The diverse features of reductive genome evolution in obligate intracellular symbionts (and pathogens) include a significant reduction of overall genome size in these organisms. However, the experimental determination of the spheroid body's genome size using standard molecular techniques is difficult due to the extreme stability of the host-spheroid body interaction and the limited amount of intact and purified endosymbionts that can be obtained from R.gibba. Recently in a study on the dynamics of reductive evolution, exponential relationships were inferred between genome size and SSU rDNA GC-content in mitochondria, free-living and obligate intracellular bacteria . Based on the model these authors propose, and using 16S sequence data previously published , we have estimated that the genome size of spheroid bodies is approximately 2.6 Mb. The genome size of free-living Cyanothece sp. CCY0110 is 5.8 Mb. Hence if our estimate of the spheroid body's genome size is accurate, this estimate suggests that reduction has produced a genome currently similar in size to that of Synechococcus (2.2–2.6 Mb), and may indicate that the endosymbiosis is still at an early state of development.

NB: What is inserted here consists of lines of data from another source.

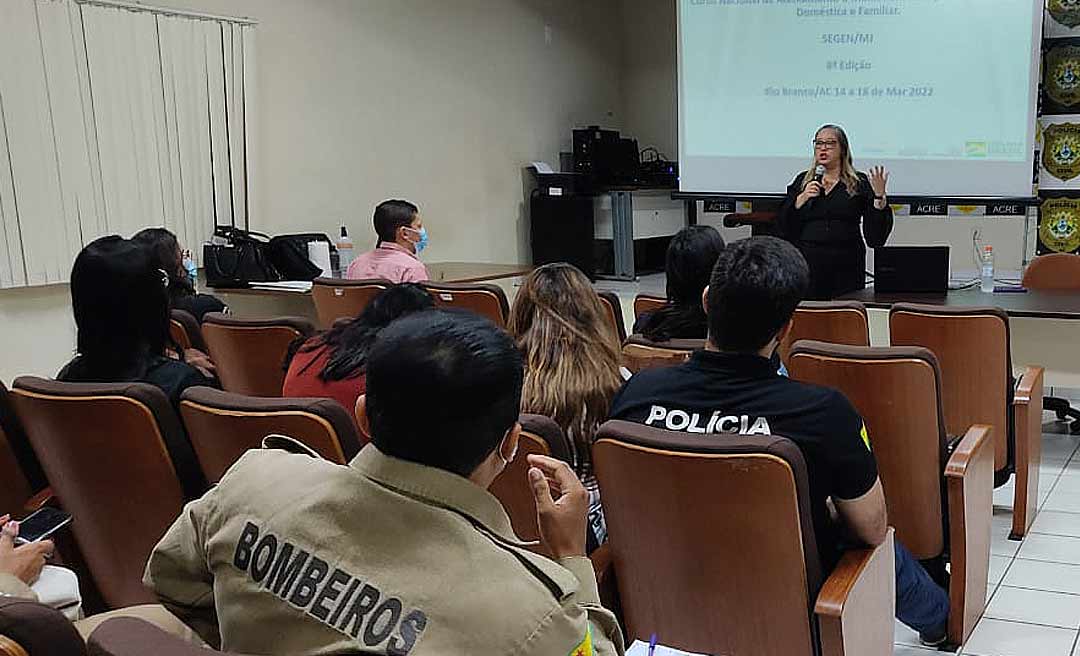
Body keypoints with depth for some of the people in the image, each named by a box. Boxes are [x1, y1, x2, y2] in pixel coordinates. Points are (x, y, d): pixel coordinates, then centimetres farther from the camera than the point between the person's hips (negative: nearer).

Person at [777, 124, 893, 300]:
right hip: (808, 265, 1)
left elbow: (875, 238, -1)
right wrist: (802, 198, -7)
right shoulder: (803, 180, 12)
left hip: (847, 269, -1)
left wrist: (879, 197, -12)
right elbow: (783, 229, 5)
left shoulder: (860, 183, 5)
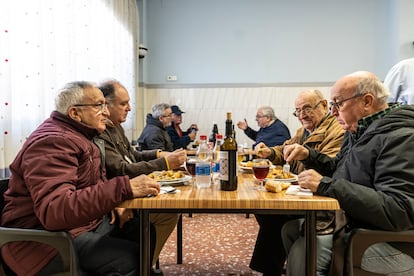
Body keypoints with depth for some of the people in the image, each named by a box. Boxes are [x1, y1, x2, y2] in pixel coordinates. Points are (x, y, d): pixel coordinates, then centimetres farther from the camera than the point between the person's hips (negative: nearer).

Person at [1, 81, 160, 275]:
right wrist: (123, 188, -39)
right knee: (129, 258, -25)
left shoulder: (84, 136, 12)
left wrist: (114, 204, -2)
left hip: (88, 221, 10)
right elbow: (54, 210, -35)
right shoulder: (52, 142, -22)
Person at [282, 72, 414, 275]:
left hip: (387, 242, -9)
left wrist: (325, 186, -29)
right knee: (291, 229, 5)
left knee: (303, 252, -21)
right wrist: (308, 155, 3)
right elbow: (339, 170, 22)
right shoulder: (359, 131, 8)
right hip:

Our comparative analyses of spheroid body's genome fosmid sequences indicate that the photosynthetic genes psb C and psb D have been inactivated by mutation in the endosymbiont genome. These gene products are essential factors in the photosynthetic light reaction of photosystem II . According to the "domino-effect" hypothesis  initial deletion of components such as PsbC and PsbD is expected to lead to mass deletion of other genes involved in photosynthetic light reactions. Consistent with this prediction, additional photosynthetic factors that occur in closely related cyanobacteria are either absent (e.g. the cytochrome PetJ and the plastocyanine precursor PetE) or appear as a non functional pseudogene (e.g. the flavodoxin fld A*) in the spheroid body's genome.
Aside from gene loss resulting from reductive genome evolution, the absence of certain genes within the analysed genome region could also be explained by gene duplications or rearrangements. Without the complete sequence of the spheroid body's genome we can not exclude the possibility that following duplication, pseudogenisation has affected copies of some genes within the analysed genome region, while functional copies are retained elsewhere. However, the phenotypic loss of photosynthetic pigmentation indicates a complete loss of at least one essential factor of photosynthesis in the endosymbiont's genome. In addition, PCR analysis did not identify intact psbC and psbD genes present anywhere else in the spheroid body's genome (Figure 7).
The diverse modifications in the analysed spheroid body's genome fragment are not equally distributed over the whole sequence but accumulate downstream of the conserved nif gene region (Figure 1 and 5). This skewed distribution of degenerative modifications possibly reflects purifying selection acting across this genome region during the molecular adaptation process . Aside from the mutation of fdx N* – a protein unimportant for nitrogen fixation -and the truncation of nif U, all proteins for nitrogen fixation are conserved in the region without signs of degenerative genome evolution. This conservation of nif genes is consistent with the hypothesis that molecular nitrogen fixation has been an important driving force for the endosymbiotic interaction.
It can be expected that endosymbiont and host biochemistry will change with the development of the symbiotic interaction. Genes whose products become superfluous for symbiont-host coexistence are expected targets for mutation. At earlier stages of accumulation of deleterious mutation, holomologues will still be identifiable by BLAST homology searches. Table 2 lists many pseudogenes that may fit this category.